Simple review of GNOME
Posted by Steve on Tue 28 Sep 2004 at 18:23
I've never used the GNOME desktop environment before, although I've certainly heard a lot about it over the past couple of years (along with it's competitor KDE).
When testing out my new sid installation on a laptop (Dell Inspiron 8100) I decided to install it to see how well it behaved.
Moving from using a cut down environment mostly consisting of the IceWM window manager I was expecting some sluggish behemoth which would reduce my machine to a crawl.
Happily I was wrong.
Running apt-get install gnome was painless - although it did take around 40 minutes to download all the packages and install them.
Once I logged in for the first time I saw a brief flicker of my old wallpaper before the screen went blue and I saw a progress bar showing the desktop loading.
The progress bar, or splash screen, showed the environment starting up until finally it was done. (This takes around 15 seconds on my machine).
Once the environment was loaded fully I was left with a suprisingly clean desktop in a default state.
When GNOME is launched for the first time you will find a task bar across the bottom of the screen which shows all the windows open upon your screen. You also have a panel along the top of the screen. This contains a couple of menus for lauching actions and applications.

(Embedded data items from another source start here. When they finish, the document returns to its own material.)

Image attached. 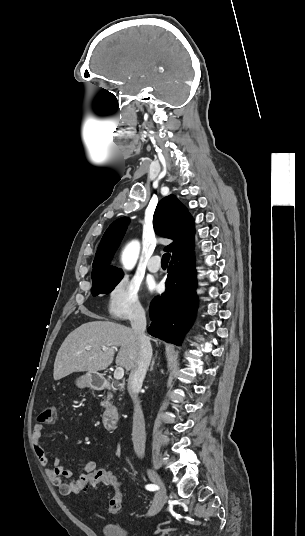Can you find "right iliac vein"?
<instances>
[{
	"label": "right iliac vein",
	"mask_w": 305,
	"mask_h": 536,
	"mask_svg": "<svg viewBox=\"0 0 305 536\" xmlns=\"http://www.w3.org/2000/svg\"><path fill=\"white\" fill-rule=\"evenodd\" d=\"M147 473L153 482H157L161 486V489L156 493L154 503L148 513V516H154L160 512L165 504L166 484L155 471L148 469Z\"/></svg>",
	"instance_id": "right-iliac-vein-1"
}]
</instances>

The screen itself has a few icons on it, for accessing your home directory, the waste paper basket, and a couple of other links.
Mostly I was able to navigate my way around very easily, there were just a couple of small wrinkles.
I was used to 'Ctrl + Esc' bringing up the start menu under the IceWM. This wasn't supported under GNOME and I had to add it using the keyboard binding applet.
Moving between open windows worked just fine with 'Alt + Tab', and there was a nice touch in doing this. The windows that are being cycled through show an outline upon the screen.
When it comes to new window placement things are less good. New consoles and other windows just appear to stack starting at the top left of the desktop.
One nice touch for the laptop was that the "logout" action brings up a dialog box allowing you to turn off the computer. This doesn't require a root password either.